Evaluating Large Language Models with NeuBAROCO: Syllogistic Reasoning Ability and Human-like Biases

Risako Ando,Takanobu Morishita,Hirohiko Abe,Koji Mineshima,Mitsuhiro Okada
2023-06-22
Abstract:This paper investigates whether current large language models exhibit biases in logical reasoning, similar to humans. Specifically, we focus on syllogistic reasoning, a well-studied form of inference in the cognitive science of human deduction. To facilitate our analysis, we introduce a dataset called NeuBAROCO, originally designed for psychological experiments that assess human logical abilities in syllogistic reasoning. The dataset consists of syllogistic inferences in both English and Japanese. We examine three types of biases observed in human syllogistic reasoning: belief biases, conversion errors, and atmosphere effects. Our findings demonstrate that current large language models struggle more with problems involving these three types of biases.
Computation and Language,Artificial Intelligence
What problem does this paper attempt to address?
The problem that this paper attempts to solve is whether current large - language models exhibit biases similar to those of humans in logical reasoning.
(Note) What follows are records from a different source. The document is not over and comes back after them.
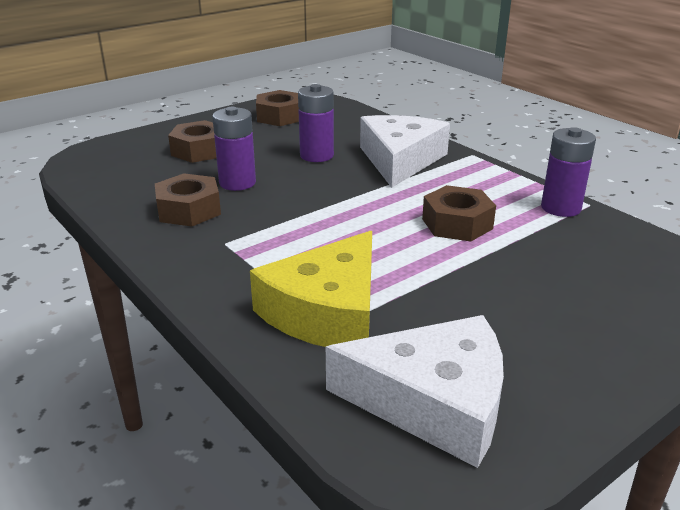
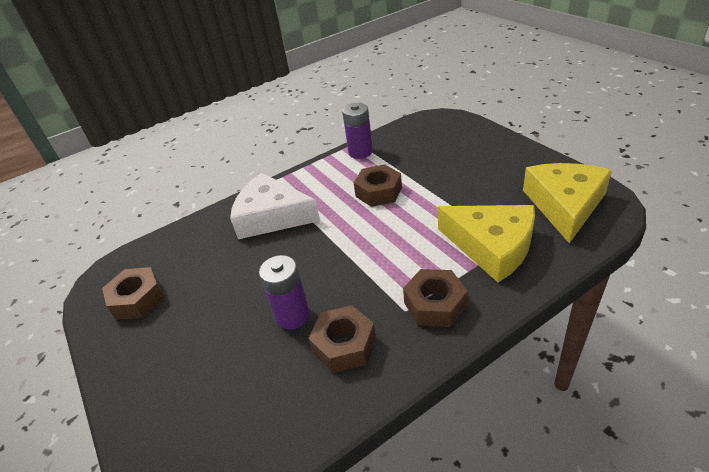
camera: 80 degrees left, 10 degrees up
(199, 150) = (204, 358): brown nut -> brown nut (435, 304)
(316, 155) = (247, 265): purple battery -> none
(434, 402) = (564, 205): white cheese -> yellow cheese

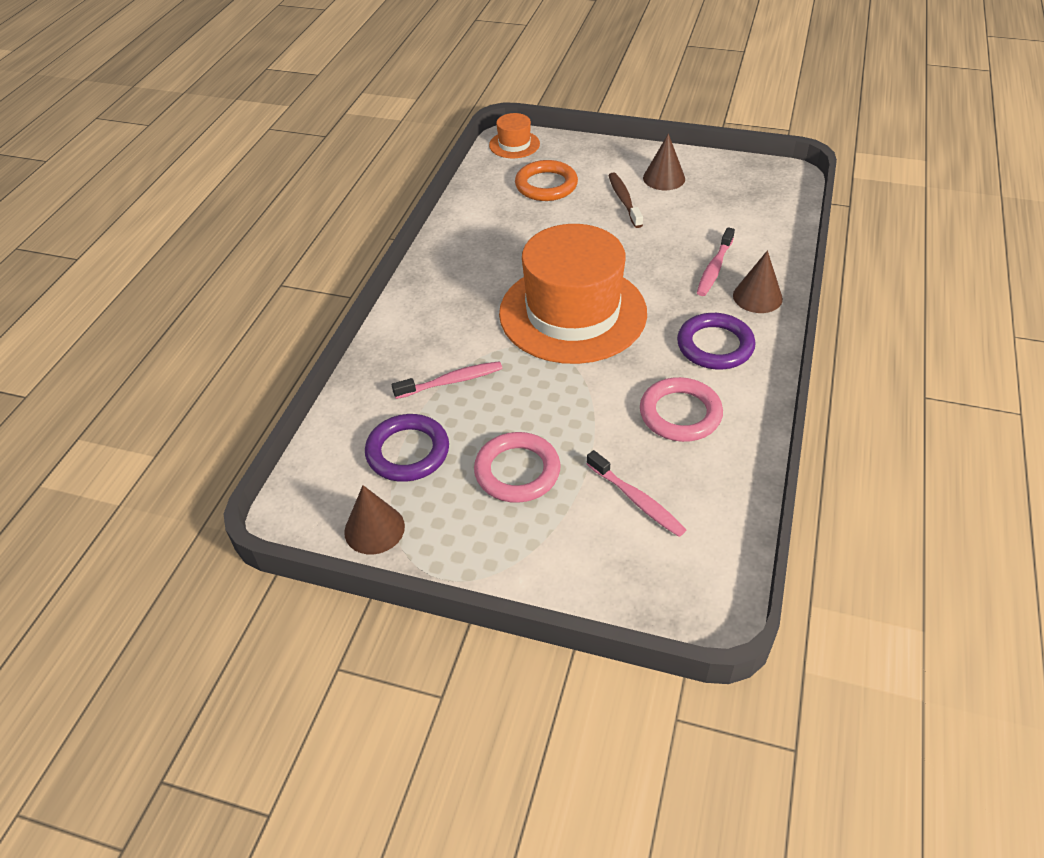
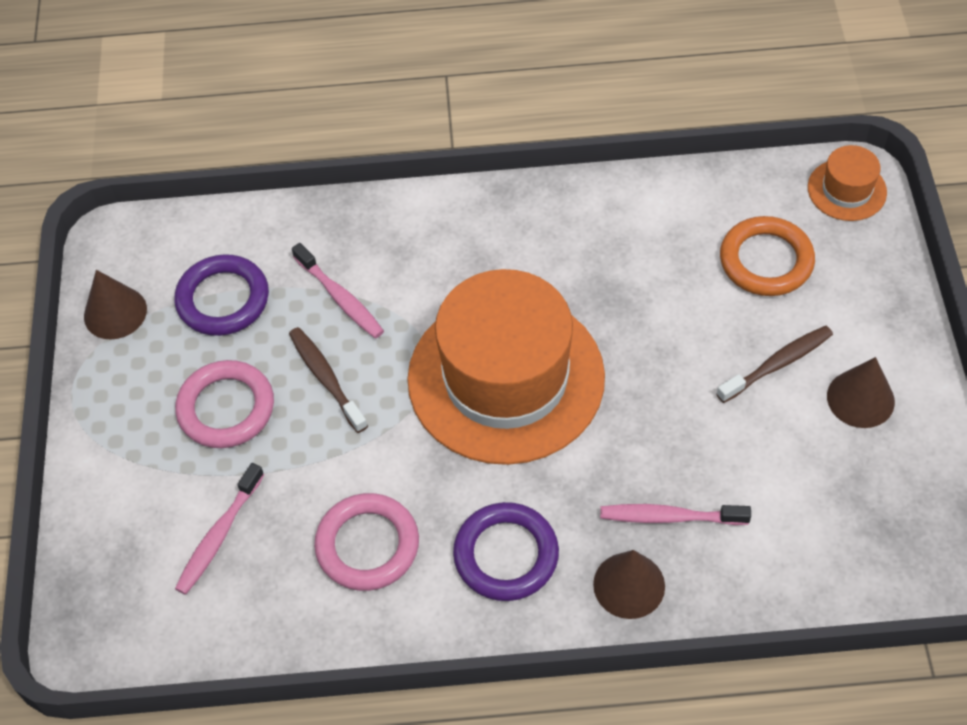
camera: 70 degrees right, 10 degrees up
(521, 405) = (326, 378): none -> brown toothbrush

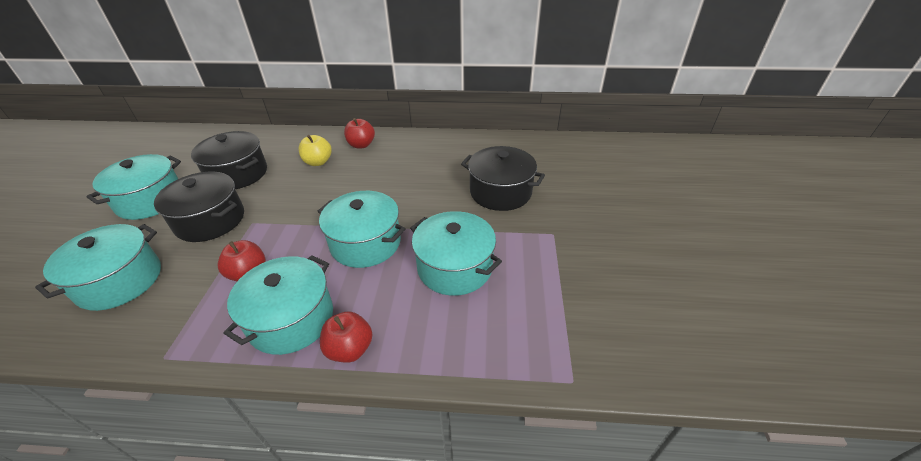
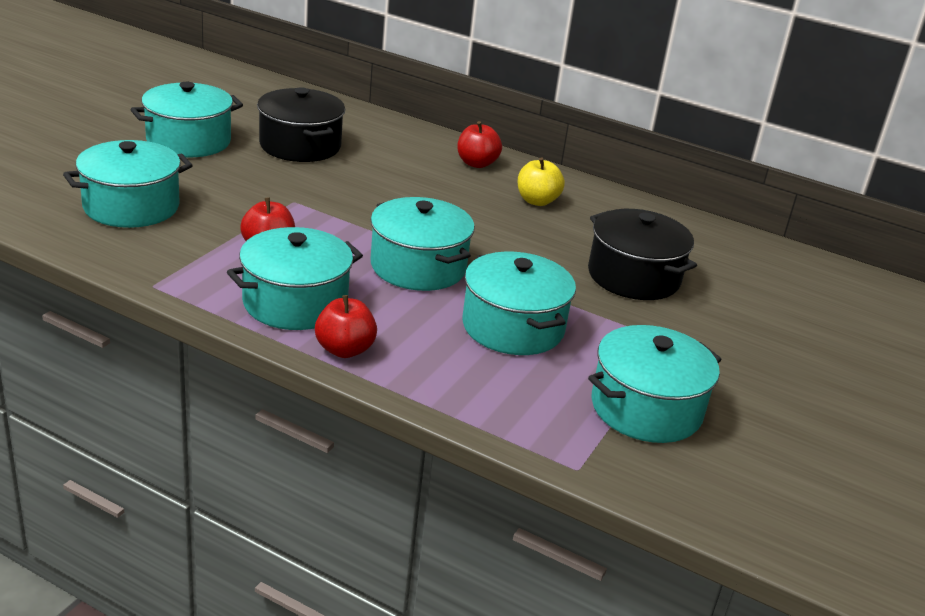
camera: 20 degrees right, 10 degrees down
(210, 220) = (247, 183): black pot -> none
(318, 162) = (407, 165): yellow apple -> yellow apple (537, 201)
(576, 298) = (646, 408): none -> turquoise pot

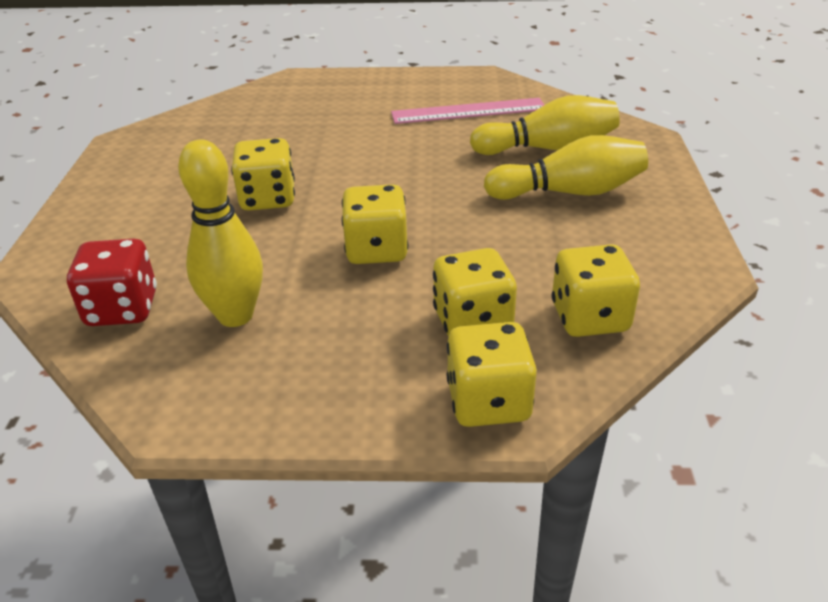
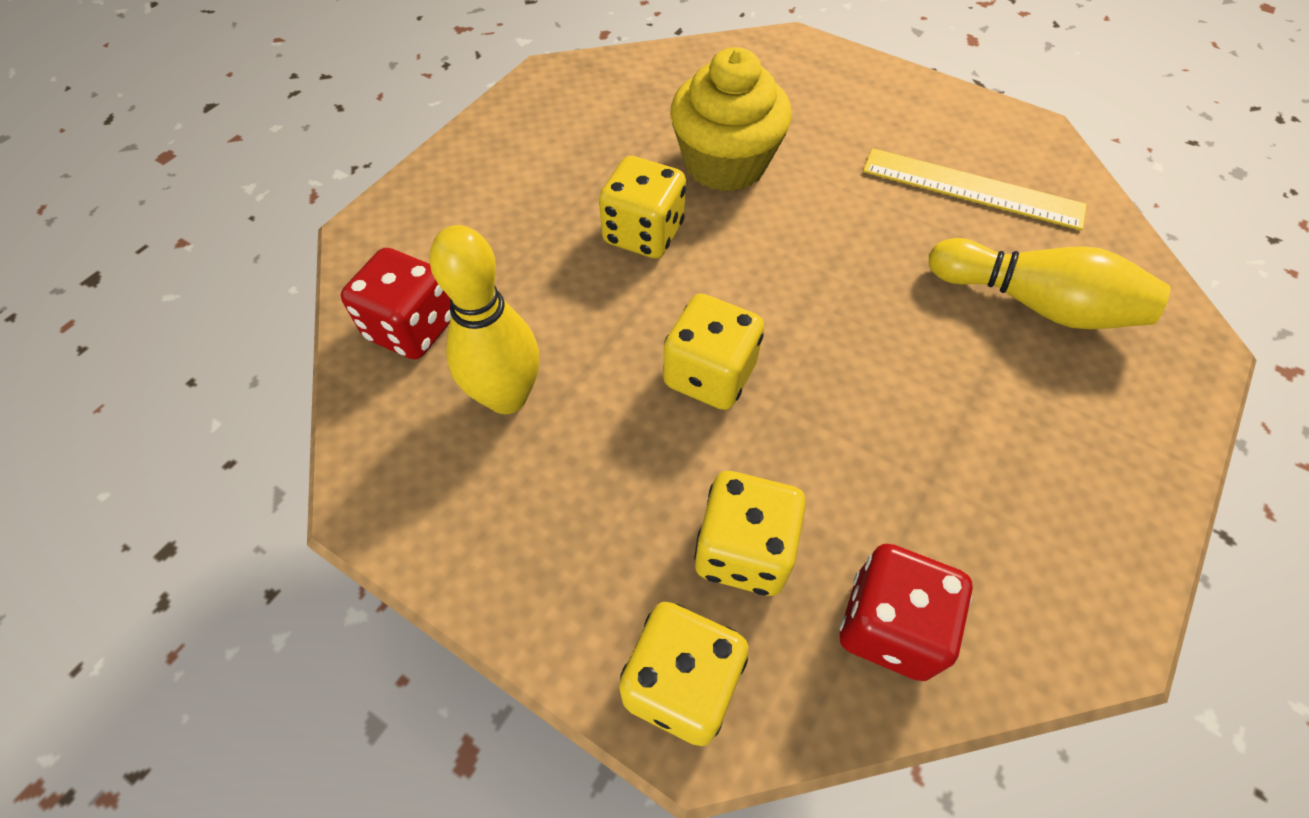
camera: 30 degrees right, 20 degrees up
(297, 147) = (725, 164): none -> yellow cupcake
(468, 111) = (972, 188): pink ruler -> yellow ruler
(569, 192) = (1011, 396): yellow bowling pin -> none
(589, 317) = (889, 625): yellow dice -> red dice

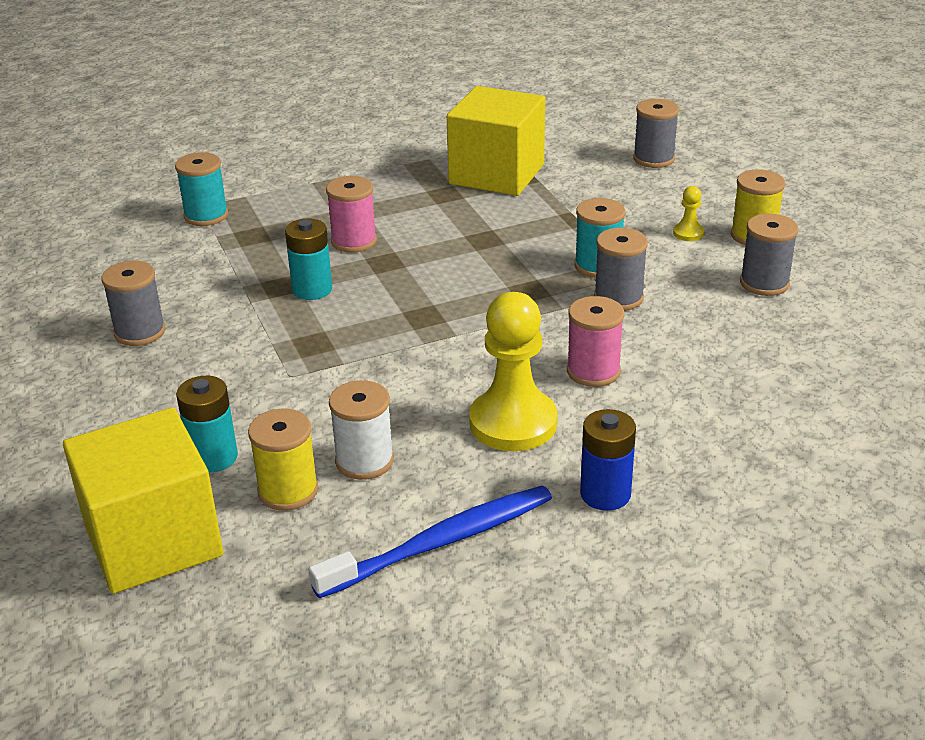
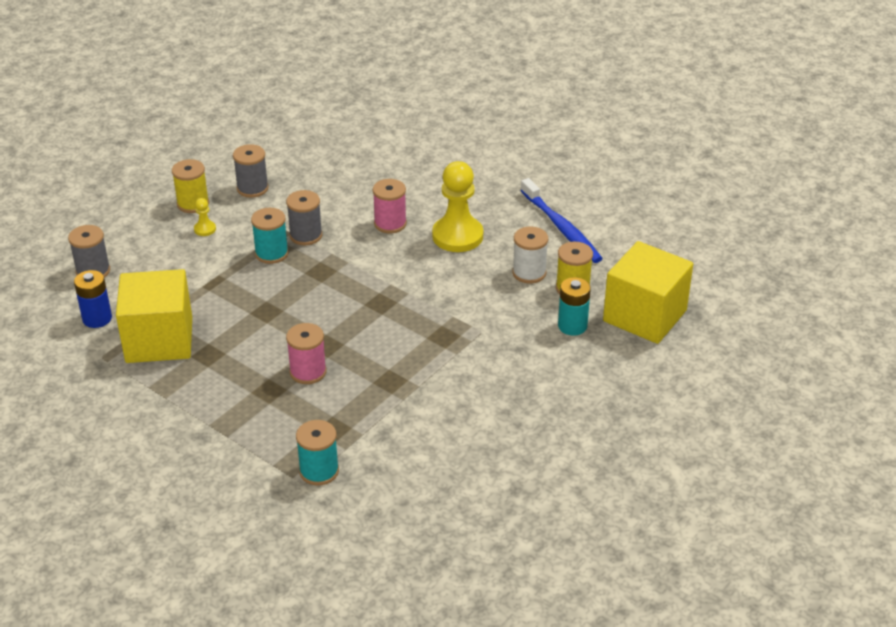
camera: 120 degrees left, 5 degrees up
(140, 332) = (490, 420): grey spool -> none
(312, 289) = (384, 364): turquoise battery -> none
(442, 542) = (562, 228): blue toothbrush -> blue toothbrush turned 150 degrees counterclockwise
(605, 494) = (488, 193): blue battery -> blue battery (97, 318)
Specifically, the research focuses on syllogistic reasoning, a form of reasoning that has been widely studied in human cognitive science. For the analysis, the author introduced a dataset named NeuBAROCO, which was originally designed for psychological experiments to evaluate human logical abilities in syllogistic reasoning. The dataset contains syllogistic reasoning in English and Japanese. The research focuses on examining three types of human syllogistic - reasoning biases: belief bias, conversion error, and atmosphere effect. The study found that current large - language models have more difficulty when dealing with problems involving these three biases. The main contributions of the paper include: 1. Proposing the NeuBAROCO dataset, specifically designed for syllogistic reasoning, which can be a valuable resource for evaluating human biases in language models. 2. Using this dataset to evaluate the logical - reasoning abilities of several of the latest large - language models in English and Japanese. 3. The evaluation results show that current large - language models have significant deficiencies when faced with wrong problems that are likely to lead to the above three biases. Through these studies, the author hopes to further understand the performance of large - language models in logical reasoning and explore the differences between them and human reasoning.